» WHAT TO PRODUCE:
From the listing below, pull out all lines with "style" in them.

» DATA FOR THIS TASK:
▼
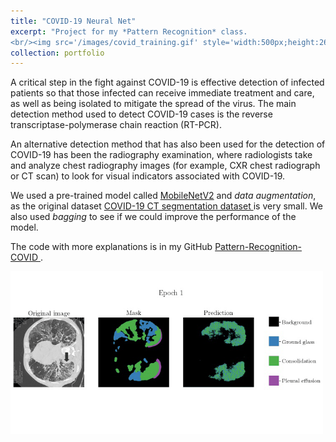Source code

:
 ```yaml
---
title: "COVID-19 Neural Net"
excerpt: "Project for my *Pattern Recognition* class. 
<br/><img src='/images/covid_training.gif' style='width:500px;height:260px;'>"
collection: portfolio
---
```


A critical step in the fight against COVID-19 is effective detection of infected patients so that those 
infected can receive immediate treatment and care, as well as being isolated to mitigate the spread of 
the virus. The main detection method used to detect COVID-19 cases is the reverse transcriptase-polymerase 
chain reaction (RT-PCR).

An alternative detection method that has also been used for the detection of COVID-19 has been the radiography 
examination, where radiologists take and analyze chest radiography images (for example, CXR chest radiograph or 
CT scan) to look for visual indicators associated with COVID-19.

We used a pre-trained model called [MobileNetV2](https://keras.io/api/applications/mobilenet/#mobilenetv2-function)
and *data augmentation*, as the original dataset [COVID-19 CT segmentation dataset
](http://medicalsegmentation.com/covid19/) is very small. We also used *bagging* to see if we could improve the 
performance of the model. 

The code with more explanations is in my GitHub [Pattern-Recognition-COVID
](https://github.com/davidguzmanr/Pattern-Recognition-COVID).

<img src='/images/covid_training.gif' style='width:500px;height:260px;' class='center'>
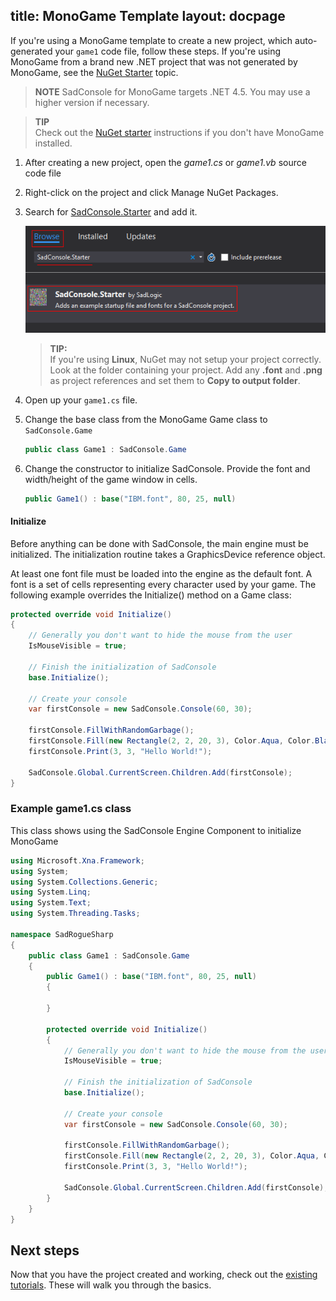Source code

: title: MonoGame Template
layout: docpage
---


If you're using a MonoGame template to create a new project, which auto-generated your `game1` code file, follow these steps. If you're using MonoGame from a brand new .NET project that was not generated by MonoGame, see the [NuGet Starter](NuGet-Starter-MonoGame.md) topic.

>**NOTE**
>SadConsole for MonoGame targets .NET 4.5. You may use a higher version if necessary.

>**TIP**  
Check out the [NuGet starter](NuGet-Starter-MonoGame.md) instructions if you don't have MonoGame installed. 

1. After creating a new project, open the *game1.cs* or *game1.vb* source code file
2. Right-click on the project and click Manage NuGet Packages.
5. Search for [SadConsole.Starter](https://www.nuget.org/packages/SadConsole.Starter/) and add it.

    ![nuget preview](images/part1-nuget.png)

    >**TIP:**  
    >If you're using **Linux**, NuGet may not setup your project correctly. Look at the folder containing your project. Add any **.font** and **.png** as project references and set them to **Copy to output folder**.

6. Open up your `game1.cs` file.
7. Change the base class from the MonoGame Game class to `SadConsole.Game`

    ```csharp
    public class Game1 : SadConsole.Game
    ```

8. Change the constructor to initialize SadConsole. Provide the font and width/height of the game window in cells.

    ```csharp
    public Game1() : base("IBM.font", 80, 25, null)
    ```

#### Initialize
Before anything can be done with SadConsole, the main engine must be initialized. The initialization routine takes a GraphicsDevice reference object. 

At least one font file must be loaded into the engine as the default font. A font is a set of cells representing every character used by your game. The following example overrides the Initialize() method on a Game class:

```csharp
protected override void Initialize()
{
    // Generally you don't want to hide the mouse from the user
    IsMouseVisible = true;

    // Finish the initialization of SadConsole
    base.Initialize();

    // Create your console
    var firstConsole = new SadConsole.Console(60, 30);

    firstConsole.FillWithRandomGarbage();
    firstConsole.Fill(new Rectangle(2, 2, 20, 3), Color.Aqua, Color.Black, 0);
    firstConsole.Print(3, 3, "Hello World!");

    SadConsole.Global.CurrentScreen.Children.Add(firstConsole);
}
```

### Example game1.cs class

This class shows using the SadConsole Engine Component to initialize MonoGame

```csharp
using Microsoft.Xna.Framework;
using System;
using System.Collections.Generic;
using System.Linq;
using System.Text;
using System.Threading.Tasks;

namespace SadRogueSharp
{
    public class Game1 : SadConsole.Game
    {
        public Game1() : base("IBM.font", 80, 25, null)
        {
            
        }

        protected override void Initialize()
        {
            // Generally you don't want to hide the mouse from the user
            IsMouseVisible = true;

            // Finish the initialization of SadConsole
            base.Initialize();

            // Create your console
            var firstConsole = new SadConsole.Console(60, 30);

            firstConsole.FillWithRandomGarbage();
            firstConsole.Fill(new Rectangle(2, 2, 20, 3), Color.Aqua, Color.Black, 0);
            firstConsole.Print(3, 3, "Hello World!");

            SadConsole.Global.CurrentScreen.Children.Add(firstConsole);
        }
    }
}
```

## Next steps

Now that you have the project created and working, check out the [existing tutorials](index.md). These will walk you through the basics.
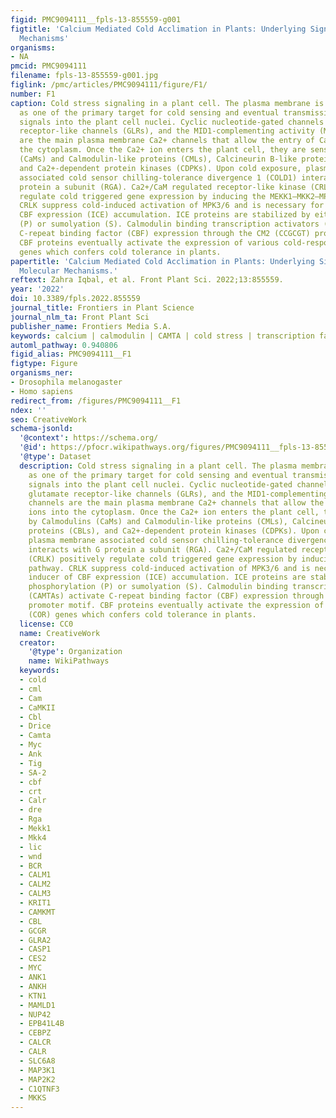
 ```yaml
---
figid: PMC9094111__fpls-13-855559-g001
figtitle: 'Calcium Mediated Cold Acclimation in Plants: Underlying Signaling and Molecular
  Mechanisms'
organisms:
- NA
pmcid: PMC9094111
filename: fpls-13-855559-g001.jpg
figlink: /pmc/articles/PMC9094111/figure/F1/
number: F1
caption: Cold stress signaling in a plant cell. The plasma membrane is considered
  as one of the primary target for cold sensing and eventual transmission of Ca2+
  signals into the plant cell nuclei. Cyclic nucleotide-gated channels (CNGCs), glutamate
  receptor-like channels (GLRs), and the MID1-complementing activity (MCA) channels
  are the main plasma membrane Ca2+ channels that allow the entry of Ca2+ ions into
  the cytoplasm. Once the Ca2+ ion enters the plant cell, they are sensed by Calmodulins
  (CaMs) and Calmodulin-like proteins (CMLs), Calcineurin B-like proteins (CBLs),
  and Ca2+-dependent protein kinases (CDPKs). Upon cold exposure, plasma membrane
  associated cold sensor chilling-tolerance divergence 1 (COLD1) interacts with G
  protein a subunit (RGA). Ca2+/CaM regulated receptor-like kinase (CRLK) positively
  regulate cold triggered gene expression by inducing the MEKK1–MKK2–MPK4 pathway.
  CRLK suppress cold-induced activation of MPK3/6 and is necessary for inducer of
  CBF expression (ICE) accumulation. ICE proteins are stabilized by either phosphorylation
  (P) or sumolyation (S). Calmodulin binding transcription activators (CAMTAs) activate
  C-repeat binding factor (CBF) expression through the CM2 (CCGCGT) promoter motif.
  CBF proteins eventually activate the expression of various cold-responsive (COR)
  genes which confers cold tolerance in plants.
papertitle: 'Calcium Mediated Cold Acclimation in Plants: Underlying Signaling and
  Molecular Mechanisms.'
reftext: Zahra Iqbal, et al. Front Plant Sci. 2022;13:855559.
year: '2022'
doi: 10.3389/fpls.2022.855559
journal_title: Frontiers in Plant Science
journal_nlm_ta: Front Plant Sci
publisher_name: Frontiers Media S.A.
keywords: calcium | calmodulin | CAMTA | cold stress | transcription factor
automl_pathway: 0.940806
figid_alias: PMC9094111__F1
figtype: Figure
organisms_ner:
- Drosophila melanogaster
- Homo sapiens
redirect_from: /figures/PMC9094111__F1
ndex: ''
seo: CreativeWork
schema-jsonld:
  '@context': https://schema.org/
  '@id': https://pfocr.wikipathways.org/figures/PMC9094111__fpls-13-855559-g001.html
  '@type': Dataset
  description: Cold stress signaling in a plant cell. The plasma membrane is considered
    as one of the primary target for cold sensing and eventual transmission of Ca2+
    signals into the plant cell nuclei. Cyclic nucleotide-gated channels (CNGCs),
    glutamate receptor-like channels (GLRs), and the MID1-complementing activity (MCA)
    channels are the main plasma membrane Ca2+ channels that allow the entry of Ca2+
    ions into the cytoplasm. Once the Ca2+ ion enters the plant cell, they are sensed
    by Calmodulins (CaMs) and Calmodulin-like proteins (CMLs), Calcineurin B-like
    proteins (CBLs), and Ca2+-dependent protein kinases (CDPKs). Upon cold exposure,
    plasma membrane associated cold sensor chilling-tolerance divergence 1 (COLD1)
    interacts with G protein a subunit (RGA). Ca2+/CaM regulated receptor-like kinase
    (CRLK) positively regulate cold triggered gene expression by inducing the MEKK1–MKK2–MPK4
    pathway. CRLK suppress cold-induced activation of MPK3/6 and is necessary for
    inducer of CBF expression (ICE) accumulation. ICE proteins are stabilized by either
    phosphorylation (P) or sumolyation (S). Calmodulin binding transcription activators
    (CAMTAs) activate C-repeat binding factor (CBF) expression through the CM2 (CCGCGT)
    promoter motif. CBF proteins eventually activate the expression of various cold-responsive
    (COR) genes which confers cold tolerance in plants.
  license: CC0
  name: CreativeWork
  creator:
    '@type': Organization
    name: WikiPathways
  keywords:
  - cold
  - cml
  - Cam
  - CaMKII
  - Cbl
  - Drice
  - Camta
  - Myc
  - Ank
  - Tig
  - SA-2
  - cbf
  - crt
  - Calr
  - dre
  - Rga
  - Mekk1
  - Mkk4
  - lic
  - wnd
  - BCR
  - CALM1
  - CALM2
  - CALM3
  - KRIT1
  - CAMKMT
  - CBL
  - GCGR
  - GLRA2
  - CASP1
  - CES2
  - MYC
  - ANK1
  - ANKH
  - KTN1
  - MAMLD1
  - NUP42
  - EPB41L4B
  - CEBPZ
  - CALCR
  - CALR
  - SLC6A8
  - MAP3K1
  - MAP2K2
  - C1QTNF3
  - MKKS
---
```

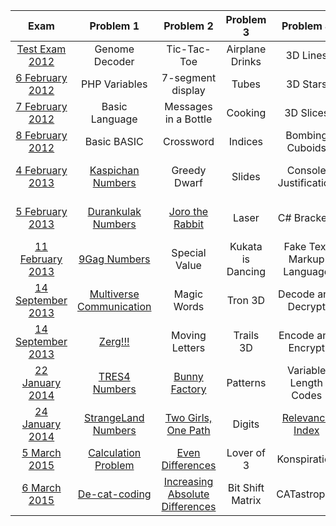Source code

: | Exam | Problem 1 | Problem 2 | Problem 3 | Problem 4 | Problem 5 |
| :-: | :-: | :-: | :-: | :-: | :-: |
| [Test Exam 2012](http://bgcoder.com/Contests/10/CSharp-Fundamentals-2011-2012-Part-2-Test-Exam) | Genome Decoder | Tic-Tac-Toe | Airplane Drinks | 3D Lines | Guitar |
| [6 February 2012](http://bgcoder.com/Contests/7/Telerik-Academy-Exam-2-6-Feb-2012) | PHP Variables | 7-segment display | Tubes | 3D Stars | Brackets |
| [7 February 2012](http://bgcoder.com/Contests/8/Telerik-Academy-Exam-2-7-Feb-2012) | Basic Language | Messages in a Bottle | Cooking | 3D Slices | Secret Language |
| [8 February 2012](http://bgcoder.com/Contests/9/Telerik-Academy-Exam-2-8-Feb-2012) | Basic BASIC | Crossword | Indices | Bombing Cuboids | Academy Tasks |
| [4 February 2013](http://bgcoder.com/Contests/52/CSharp-Part-2-2012-2013-4-Feb-2013-Morning) | [Kaspichan Numbers](https://github.com/owolp/Telerik-Academy/tree/master/Modul-1/CSharp-Part-2/Exam-Preparation/KaspichanNumbers) | Greedy Dwarf | Slides | Console Justification | One Task is Not Enough |
| [5 February 2013](http://bgcoder.com/Contests/54/CSharp-Part-2-2012-2013-5-Feb-2013) | [Durankulak Numbers](https://github.com/owolp/Telerik-Academy/tree/master/Modul-1/CSharp-Part-2/Exam-Preparation/DurankulakNumbers) | [Joro the Rabbit](https://github.com/owolp/Telerik-Academy/tree/master/Modul-1/CSharp-Part-2/Exam-Preparation/JoroTheRabbit) | Laser | C# Brackets | Two Is Better Than One |
| [11 February 2013](http://bgcoder.com/Contests/55/CSharp-Part-2-2012-2013-11-Feb-2013) | [9Gag Numbers](https://github.com/owolp/Telerik-Academy/tree/master/Modul-1/CSharp-Part-2/Exam-Preparation/NineGagNumbers) | Special Value | Kukata is Dancing | Fake Text Markup Language | Three in One |
| [14 September 2013](http://bgcoder.com/Contests/94/CSharp-Part-2-2013-2014-14-Sept-2013-Morning) | [Multiverse Communication](https://github.com/owolp/Telerik-Academy/tree/master/Modul-1/CSharp-Part-2/Exam-Preparation/MultiverseCommunication) | Magic Words | Tron 3D | Decode and Decrypt | Featuring with Grisko |
| [14 September 2013](http://bgcoder.com/Contests/95/CSharp-Part-2-2013-2014-14-Sept-2013-Evening) | [Zerg!!!](https://github.com/owolp/Telerik-Academy/tree/master/Modul-1/CSharp-Part-2/Exam-Preparation/Zerg) | Moving Letters | Trails 3D | Encode and Encrypt | They are Green |
| [22 January 2014](http://bgcoder.com/Contests/142/CSharp-Part-2-2013-2014-22-Jan-2014-Evening) | [TRES4 Numbers](https://github.com/owolp/Telerik-Academy/tree/master/Modul-1/CSharp-Part-2/Exam-Preparation/Tres4Numbers) | [Bunny Factory](https://github.com/owolp/Telerik-Academy/tree/master/Modul-1/CSharp-Part-2/Exam-Preparation/BunnyFactory) | Patterns | Variable Length Codes | Help Doge |
| [24 January 2014](http://bgcoder.com/Contests/143/CSharp-Part-2-2013-2014-24-Jan-2014-Evening) | [StrangeLand Numbers](https://github.com/owolp/Telerik-Academy/tree/master/Modul-1/CSharp-Part-2/Exam-Preparation/StrangeLandNumbers) | [Two Girls, One Path](https://github.com/owolp/Telerik-Academy/tree/master/Modul-1/CSharp-Part-2/Exam-Preparation/TwoGirlsOnePath) | Digits | [Relevance Index](https://github.com/owolp/Telerik-Academy/tree/master/Modul-1/CSharp-Part-2/Exam-Preparation/RelevanceIndex) | Doge Coin |
| [5 March 2015](http://bgcoder.com/Contests/221/CSharp-Part-2-2015-2016-5-March-2015-Evening) | [Calculation Problem](https://github.com/owolp/Telerik-Academy/tree/master/Modul-1/CSharp-Part-2/Exam-Preparation/CalculationProblem) | [Even Differences](https://github.com/owolp/Telerik-Academy/tree/master/Modul-1/CSharp-Part-2/Exam-Preparation/EvenDifferences) | Lover of 3 | Konspiration | Bad Cat! |
| [6 March 2015](http://bgcoder.com/Contests/223/CSharp-Part-2-2015-2016-6-March-2015-Evening) | [De-cat-coding](https://github.com/owolp/Telerik-Academy/tree/master/Modul-1/CSharp-Part-2/Exam-Preparation/DeCatCoding) | [Increasing Absolute Differences](https://github.com/owolp/Telerik-Academy/tree/master/Modul-1/CSharp-Part-2/Exam-Preparation/IncreasingAbsoluteDifferences) | Bit Shift Matrix | CATastrophe | Singing Cats |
▲
» YOUR RESPONSE:
<br/><img src='/images/covid_training.gif' style='width:500px;height:260px;'>"
<img src='/images/covid_training.gif' style='width:500px;height:260px;' class='center'>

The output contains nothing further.